Cantoniste
Les cantonistes (russe : Кантонисты Kantonisty) sont les fils de conscrits de l’armée russe, engagés eux-mêmes pour une durée de vingt-cinq ans et éduqués dans les « écoles cantonales » (russe : Кантонистские школы kantonistskie skoly) en préparation de leur service militaire.
À partir de 1827, un décret oblige les minorités ethniques à y enrôler leurs enfants, à l’âge de douze ans. Le décret est appliqué avec un zèle particulier aux Juifs et aux Karaïtes. Coupés de leurs familles et du judaïsme, ils sont soumis à des pressions intenses en vue de les convertir au christianisme orthodoxe.
L'article 219 du tome XV du Code pénal de l'Empire stipulait que les mineurs orthodoxes dont les parents ou tuteurs les ont autorisés à accomplir des cérémonies religieuses juives ou hérétiques devaient être envoyés, pour ceux aptes, dans les bataillons de cantonistes;[1]par exemple, un oukaze du incorpora les Subbotniks mineurs à ces corps
.
Historique
Le terme de « cantoniste » est à l’origine appliqué aux fils des militaires de carrière russes, éduqués de 1805 à 1827 dans des « écoles cantonales » pour leur futur service militaire. Cependant, à la date du , un statut contraint les enfants juifs mâles à effectuer leur service militaire à partir de l’âge de douze ans et à être placés dans les écoles cantonales de provinces éloignées pour leur formation militaire. « Cantoniste » ne désigne désormais plus qu’eux.
Les fils des soldats juifs sont, à cette époque, considérés comme propriété du gouvernement. Durant le règne de Nicolas Ier, le gouvernement met un zèle particulier à leur appliquer ce statut car il est plus facile de les convertir au christianisme orthodoxe que leurs aînés dont les principes religieux sont mieux établis. La meilleure méthode est de les éloigner de leur lieu de naissance (ceux de Kiev sont envoyés à Perm, ceux de Brest à Nijni-Novgorod etc.) et de les soumettre à une intense propagande missionnaire de la part des officiers de l’armée. Des témoins oculaires rapportent en outre les mauvais traitements dont les cantonistes sont victimes[Note 1].

(Données fournies)
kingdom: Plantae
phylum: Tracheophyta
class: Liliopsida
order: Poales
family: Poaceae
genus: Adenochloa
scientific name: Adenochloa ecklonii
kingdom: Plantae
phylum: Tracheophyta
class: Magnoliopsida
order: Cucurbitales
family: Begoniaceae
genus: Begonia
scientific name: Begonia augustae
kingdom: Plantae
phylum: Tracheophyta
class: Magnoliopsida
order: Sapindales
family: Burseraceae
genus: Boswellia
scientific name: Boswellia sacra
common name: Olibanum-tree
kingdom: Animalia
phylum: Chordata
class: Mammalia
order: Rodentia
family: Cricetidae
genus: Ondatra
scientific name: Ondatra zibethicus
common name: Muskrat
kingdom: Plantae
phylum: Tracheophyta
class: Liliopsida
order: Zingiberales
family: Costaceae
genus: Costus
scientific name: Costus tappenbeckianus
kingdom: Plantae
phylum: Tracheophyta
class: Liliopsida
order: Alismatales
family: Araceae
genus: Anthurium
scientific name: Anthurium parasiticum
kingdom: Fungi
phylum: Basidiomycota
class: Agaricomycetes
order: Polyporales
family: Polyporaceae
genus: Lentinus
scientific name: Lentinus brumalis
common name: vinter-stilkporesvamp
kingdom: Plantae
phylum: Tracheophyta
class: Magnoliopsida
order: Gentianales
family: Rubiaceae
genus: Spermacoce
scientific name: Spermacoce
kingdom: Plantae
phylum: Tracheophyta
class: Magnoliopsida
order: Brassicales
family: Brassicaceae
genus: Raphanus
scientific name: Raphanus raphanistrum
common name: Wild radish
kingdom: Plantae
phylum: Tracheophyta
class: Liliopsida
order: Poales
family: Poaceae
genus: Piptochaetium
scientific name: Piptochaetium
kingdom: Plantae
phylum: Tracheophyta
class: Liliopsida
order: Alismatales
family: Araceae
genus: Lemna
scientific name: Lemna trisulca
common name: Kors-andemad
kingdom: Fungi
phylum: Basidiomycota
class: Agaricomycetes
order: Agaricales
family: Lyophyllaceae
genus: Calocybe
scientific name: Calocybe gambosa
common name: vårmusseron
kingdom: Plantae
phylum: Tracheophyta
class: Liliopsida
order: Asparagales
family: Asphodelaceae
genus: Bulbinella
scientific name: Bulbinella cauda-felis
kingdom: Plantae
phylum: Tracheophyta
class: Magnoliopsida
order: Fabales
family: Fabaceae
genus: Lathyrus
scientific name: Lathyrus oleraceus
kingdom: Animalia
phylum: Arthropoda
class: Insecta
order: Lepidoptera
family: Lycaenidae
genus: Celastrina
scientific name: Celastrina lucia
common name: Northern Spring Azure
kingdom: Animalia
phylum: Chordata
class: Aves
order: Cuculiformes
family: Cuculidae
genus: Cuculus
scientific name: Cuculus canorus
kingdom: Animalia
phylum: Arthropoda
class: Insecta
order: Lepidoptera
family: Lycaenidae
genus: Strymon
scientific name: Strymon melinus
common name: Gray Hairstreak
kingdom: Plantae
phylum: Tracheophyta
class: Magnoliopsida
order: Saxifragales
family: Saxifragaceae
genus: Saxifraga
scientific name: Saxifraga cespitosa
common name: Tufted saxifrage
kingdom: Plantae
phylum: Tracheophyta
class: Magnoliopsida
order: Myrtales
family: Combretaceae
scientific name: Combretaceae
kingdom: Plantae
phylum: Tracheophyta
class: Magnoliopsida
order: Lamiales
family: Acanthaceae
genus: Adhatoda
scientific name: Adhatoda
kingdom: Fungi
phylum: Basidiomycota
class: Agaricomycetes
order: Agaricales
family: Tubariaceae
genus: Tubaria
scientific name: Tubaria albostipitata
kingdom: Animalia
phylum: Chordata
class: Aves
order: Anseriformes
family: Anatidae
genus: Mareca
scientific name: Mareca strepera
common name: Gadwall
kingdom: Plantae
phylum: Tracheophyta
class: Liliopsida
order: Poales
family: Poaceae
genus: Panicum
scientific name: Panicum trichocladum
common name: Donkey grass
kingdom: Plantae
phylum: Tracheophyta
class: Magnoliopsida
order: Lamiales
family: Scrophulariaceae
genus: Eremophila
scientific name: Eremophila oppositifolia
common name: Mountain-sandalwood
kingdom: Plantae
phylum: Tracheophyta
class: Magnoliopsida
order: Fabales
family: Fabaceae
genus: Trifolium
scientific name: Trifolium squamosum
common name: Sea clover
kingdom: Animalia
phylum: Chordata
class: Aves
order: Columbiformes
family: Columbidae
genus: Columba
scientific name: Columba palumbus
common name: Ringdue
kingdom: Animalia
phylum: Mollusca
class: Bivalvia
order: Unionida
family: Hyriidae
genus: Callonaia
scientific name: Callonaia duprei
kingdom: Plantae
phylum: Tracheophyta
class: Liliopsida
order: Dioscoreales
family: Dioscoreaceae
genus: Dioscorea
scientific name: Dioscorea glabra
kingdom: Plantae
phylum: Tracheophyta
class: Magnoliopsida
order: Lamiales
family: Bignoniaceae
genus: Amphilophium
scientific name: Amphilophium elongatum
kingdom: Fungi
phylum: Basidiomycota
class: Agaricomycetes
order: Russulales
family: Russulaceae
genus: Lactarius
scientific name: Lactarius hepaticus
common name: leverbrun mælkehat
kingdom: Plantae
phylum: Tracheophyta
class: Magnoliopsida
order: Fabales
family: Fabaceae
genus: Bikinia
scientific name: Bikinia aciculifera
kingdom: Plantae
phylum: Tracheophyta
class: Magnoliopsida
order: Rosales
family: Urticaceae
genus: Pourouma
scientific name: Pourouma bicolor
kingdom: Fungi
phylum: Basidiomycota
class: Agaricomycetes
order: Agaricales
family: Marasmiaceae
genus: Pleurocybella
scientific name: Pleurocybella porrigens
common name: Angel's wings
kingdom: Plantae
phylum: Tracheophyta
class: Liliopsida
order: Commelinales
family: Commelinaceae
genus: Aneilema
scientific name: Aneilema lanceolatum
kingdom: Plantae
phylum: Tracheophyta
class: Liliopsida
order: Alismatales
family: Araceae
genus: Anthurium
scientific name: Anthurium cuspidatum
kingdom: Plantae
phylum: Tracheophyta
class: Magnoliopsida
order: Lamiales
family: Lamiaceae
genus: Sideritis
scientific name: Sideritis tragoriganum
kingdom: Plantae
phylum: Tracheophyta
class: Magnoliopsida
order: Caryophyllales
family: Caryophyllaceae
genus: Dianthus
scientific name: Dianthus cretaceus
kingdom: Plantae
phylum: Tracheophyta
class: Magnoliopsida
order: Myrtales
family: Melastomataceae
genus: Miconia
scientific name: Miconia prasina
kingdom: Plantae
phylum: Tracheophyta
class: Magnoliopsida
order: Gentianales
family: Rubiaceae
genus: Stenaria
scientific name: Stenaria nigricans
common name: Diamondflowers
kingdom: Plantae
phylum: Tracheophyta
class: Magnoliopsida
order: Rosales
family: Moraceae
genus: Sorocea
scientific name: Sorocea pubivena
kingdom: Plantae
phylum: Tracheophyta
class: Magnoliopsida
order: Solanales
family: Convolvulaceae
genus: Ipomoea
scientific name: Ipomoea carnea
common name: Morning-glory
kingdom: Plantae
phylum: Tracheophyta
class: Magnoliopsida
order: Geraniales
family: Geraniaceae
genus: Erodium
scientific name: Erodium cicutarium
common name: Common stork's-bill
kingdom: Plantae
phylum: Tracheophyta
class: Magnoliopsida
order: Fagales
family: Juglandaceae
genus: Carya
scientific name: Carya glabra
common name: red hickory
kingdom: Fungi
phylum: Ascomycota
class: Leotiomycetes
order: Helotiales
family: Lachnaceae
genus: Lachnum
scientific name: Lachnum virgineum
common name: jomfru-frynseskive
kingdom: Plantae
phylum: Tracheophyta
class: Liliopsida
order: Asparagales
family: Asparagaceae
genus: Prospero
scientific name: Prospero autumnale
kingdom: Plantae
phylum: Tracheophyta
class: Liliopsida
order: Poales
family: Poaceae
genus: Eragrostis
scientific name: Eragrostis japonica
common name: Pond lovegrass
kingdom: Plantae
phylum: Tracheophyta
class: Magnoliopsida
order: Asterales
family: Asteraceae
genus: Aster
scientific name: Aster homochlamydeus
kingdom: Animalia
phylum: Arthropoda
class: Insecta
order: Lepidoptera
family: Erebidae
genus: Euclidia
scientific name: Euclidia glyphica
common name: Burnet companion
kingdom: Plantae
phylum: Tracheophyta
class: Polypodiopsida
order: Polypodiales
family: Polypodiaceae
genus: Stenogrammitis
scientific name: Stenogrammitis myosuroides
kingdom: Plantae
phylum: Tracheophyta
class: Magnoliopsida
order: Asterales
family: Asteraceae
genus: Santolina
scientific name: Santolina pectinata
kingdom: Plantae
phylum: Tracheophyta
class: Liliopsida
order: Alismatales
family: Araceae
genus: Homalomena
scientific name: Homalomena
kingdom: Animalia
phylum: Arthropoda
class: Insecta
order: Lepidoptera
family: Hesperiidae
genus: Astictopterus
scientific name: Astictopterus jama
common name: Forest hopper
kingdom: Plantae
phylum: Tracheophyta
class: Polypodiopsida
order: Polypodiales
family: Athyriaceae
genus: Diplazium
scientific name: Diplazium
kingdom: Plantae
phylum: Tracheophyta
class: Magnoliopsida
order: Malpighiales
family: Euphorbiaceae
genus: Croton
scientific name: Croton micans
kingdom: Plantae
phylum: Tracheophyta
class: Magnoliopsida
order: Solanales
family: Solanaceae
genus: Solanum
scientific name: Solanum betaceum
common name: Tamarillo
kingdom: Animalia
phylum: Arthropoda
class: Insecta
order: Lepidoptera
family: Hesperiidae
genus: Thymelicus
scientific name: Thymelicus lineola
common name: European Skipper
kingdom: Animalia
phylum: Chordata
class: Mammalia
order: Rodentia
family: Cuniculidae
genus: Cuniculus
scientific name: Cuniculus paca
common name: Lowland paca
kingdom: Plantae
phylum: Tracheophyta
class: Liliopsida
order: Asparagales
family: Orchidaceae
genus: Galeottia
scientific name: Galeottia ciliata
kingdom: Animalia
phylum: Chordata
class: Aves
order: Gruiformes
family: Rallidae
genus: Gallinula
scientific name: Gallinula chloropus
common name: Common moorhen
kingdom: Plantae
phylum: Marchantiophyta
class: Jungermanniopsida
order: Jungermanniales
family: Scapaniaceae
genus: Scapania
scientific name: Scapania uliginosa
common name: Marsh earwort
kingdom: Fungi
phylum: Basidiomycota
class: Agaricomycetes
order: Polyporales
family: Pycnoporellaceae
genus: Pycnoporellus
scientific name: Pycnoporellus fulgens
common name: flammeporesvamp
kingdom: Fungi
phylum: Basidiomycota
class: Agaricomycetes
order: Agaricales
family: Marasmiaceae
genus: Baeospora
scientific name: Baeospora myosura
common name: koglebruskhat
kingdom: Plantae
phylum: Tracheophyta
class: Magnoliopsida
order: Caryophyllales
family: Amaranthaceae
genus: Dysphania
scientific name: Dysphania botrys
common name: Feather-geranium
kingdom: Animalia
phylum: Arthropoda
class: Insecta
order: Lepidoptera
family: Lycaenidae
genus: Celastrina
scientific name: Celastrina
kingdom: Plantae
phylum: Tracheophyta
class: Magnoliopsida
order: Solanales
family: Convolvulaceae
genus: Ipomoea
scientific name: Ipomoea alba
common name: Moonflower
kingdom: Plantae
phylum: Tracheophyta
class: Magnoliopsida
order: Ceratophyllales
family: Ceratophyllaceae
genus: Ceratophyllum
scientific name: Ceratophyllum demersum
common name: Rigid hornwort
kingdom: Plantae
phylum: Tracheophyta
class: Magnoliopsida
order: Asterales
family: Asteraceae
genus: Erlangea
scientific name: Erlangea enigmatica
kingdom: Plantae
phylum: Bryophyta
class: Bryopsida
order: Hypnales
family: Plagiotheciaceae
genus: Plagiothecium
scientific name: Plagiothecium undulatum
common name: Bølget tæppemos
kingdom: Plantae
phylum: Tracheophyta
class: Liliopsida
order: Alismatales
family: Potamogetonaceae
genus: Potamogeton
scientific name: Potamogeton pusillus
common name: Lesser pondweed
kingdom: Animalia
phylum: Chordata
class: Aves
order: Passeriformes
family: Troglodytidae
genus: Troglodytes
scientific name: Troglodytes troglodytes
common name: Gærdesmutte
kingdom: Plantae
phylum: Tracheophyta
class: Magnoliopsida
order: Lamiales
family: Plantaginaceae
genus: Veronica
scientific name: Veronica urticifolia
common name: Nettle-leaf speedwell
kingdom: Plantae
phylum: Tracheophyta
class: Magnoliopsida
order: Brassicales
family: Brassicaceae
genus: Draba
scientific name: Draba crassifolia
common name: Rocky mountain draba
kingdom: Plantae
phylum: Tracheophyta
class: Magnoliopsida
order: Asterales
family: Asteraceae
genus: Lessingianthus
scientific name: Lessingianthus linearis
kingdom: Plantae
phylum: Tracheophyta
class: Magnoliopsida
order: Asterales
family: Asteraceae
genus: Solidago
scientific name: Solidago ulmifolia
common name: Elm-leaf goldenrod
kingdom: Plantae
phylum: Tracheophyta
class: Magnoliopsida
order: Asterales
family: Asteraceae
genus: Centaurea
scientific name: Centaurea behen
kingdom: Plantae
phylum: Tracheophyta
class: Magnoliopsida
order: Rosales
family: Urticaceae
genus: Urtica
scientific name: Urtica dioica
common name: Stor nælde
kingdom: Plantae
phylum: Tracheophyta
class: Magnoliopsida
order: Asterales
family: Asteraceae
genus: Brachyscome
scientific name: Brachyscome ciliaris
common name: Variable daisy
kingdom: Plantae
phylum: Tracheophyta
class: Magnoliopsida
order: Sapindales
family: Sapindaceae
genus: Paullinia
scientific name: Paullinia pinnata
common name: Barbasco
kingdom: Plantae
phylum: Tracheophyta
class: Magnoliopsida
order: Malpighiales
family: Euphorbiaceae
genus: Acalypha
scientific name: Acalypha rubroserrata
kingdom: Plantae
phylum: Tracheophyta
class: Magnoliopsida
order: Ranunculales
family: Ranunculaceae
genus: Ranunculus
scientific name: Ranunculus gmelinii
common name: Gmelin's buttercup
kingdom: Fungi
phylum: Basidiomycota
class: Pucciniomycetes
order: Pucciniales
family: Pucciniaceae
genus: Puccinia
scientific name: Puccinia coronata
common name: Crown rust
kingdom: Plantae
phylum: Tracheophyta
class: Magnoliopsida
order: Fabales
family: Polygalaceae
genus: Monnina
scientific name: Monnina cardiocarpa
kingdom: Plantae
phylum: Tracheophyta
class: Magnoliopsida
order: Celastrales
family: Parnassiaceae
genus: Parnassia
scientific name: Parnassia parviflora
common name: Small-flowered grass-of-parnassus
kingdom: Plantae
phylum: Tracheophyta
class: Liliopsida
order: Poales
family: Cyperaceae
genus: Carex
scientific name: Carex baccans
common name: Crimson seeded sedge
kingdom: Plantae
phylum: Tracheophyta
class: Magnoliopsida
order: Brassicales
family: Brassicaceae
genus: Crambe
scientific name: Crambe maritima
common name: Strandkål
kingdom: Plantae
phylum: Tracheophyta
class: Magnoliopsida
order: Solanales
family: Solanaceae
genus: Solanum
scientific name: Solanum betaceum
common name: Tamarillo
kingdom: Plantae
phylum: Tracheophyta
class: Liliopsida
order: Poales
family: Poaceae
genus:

(Problème posé A)
Relevez toutes les villes nommées dans le texte sur les cantonistes.
(Problème posé B)
Rédigez la suite du texte sur les cantonistes, en commençant après sa dernière phrase.

(Résultat obtenu A)
Kiev, Perm, Brest, Nijni-Novgorod

(Résultat obtenu B)
S’agissant d’une mesure antisémite d’État, les plaintes sont sans effet. Cependant, les méthodes employées pour forcer les Juifs à se convertir sont critiquées à travers l’Europe. Pressé par l’opinion publique, Alexandre II abolit le système cantoniste en 1857.
Statistiques
Recrues juives, de 1843 à 1854: 29,115[3].
Année | Nombre de recrues |
---|---|
1843 | 1 490 |
1844 | 1 428 |
1845 | 1 476 |
1846 | 1 332 |
1847 | 1 597 |
1848 | 2 265 |
1849 | 2 612 |
1850 | 2 445 |
1851 | 3 674 |
1852 | 3 351 |
1853 | 3 904 |
1854 | 3 611 |
Notes et références
Notes
- Alexandre Herzen confia ainsi avoir vu un convoi de cantonistes dont le conducteur dit que le tiers avait péri en chemin, et que la moitié des survivants n'arriverait pas vivante à destination.
Références
- Fircks, 1863, p. 204
- Fircks, 1863, p. 220
- (ru) Кантонисты (Cantonists) article in the Electronic Jewish Encyclopedia, based on the Shorter Jewish Encyclopedia. Jerusalem, 1976-2005: the Society for Research on Jewish Communities in cooperation with the Hebrew University of Jerusalem
Voir aussi
Bibliographie
- (en) Simon Dubnow, The Newest History of the Jewish People, 1789-1914 Vol. 2 (Russian ed. (ISBN 5-93273-105-2)) p. 141-149, 306-308
- CANTONISTS, by Herman Rosenthal at Jewish Encyclopedia, 1901-1906
- Benjamin Nathans, Beyond the Pale: The Jewish encounter with late imperial Russia (University of California Press, Berkeley, CA. 2002). p. 26-38
- (en) Yohanan Petrovsky-Stern, Drafted into Modernity: Jews in the Russian Army (1827-1917) (Stanford University Press, 2007-8)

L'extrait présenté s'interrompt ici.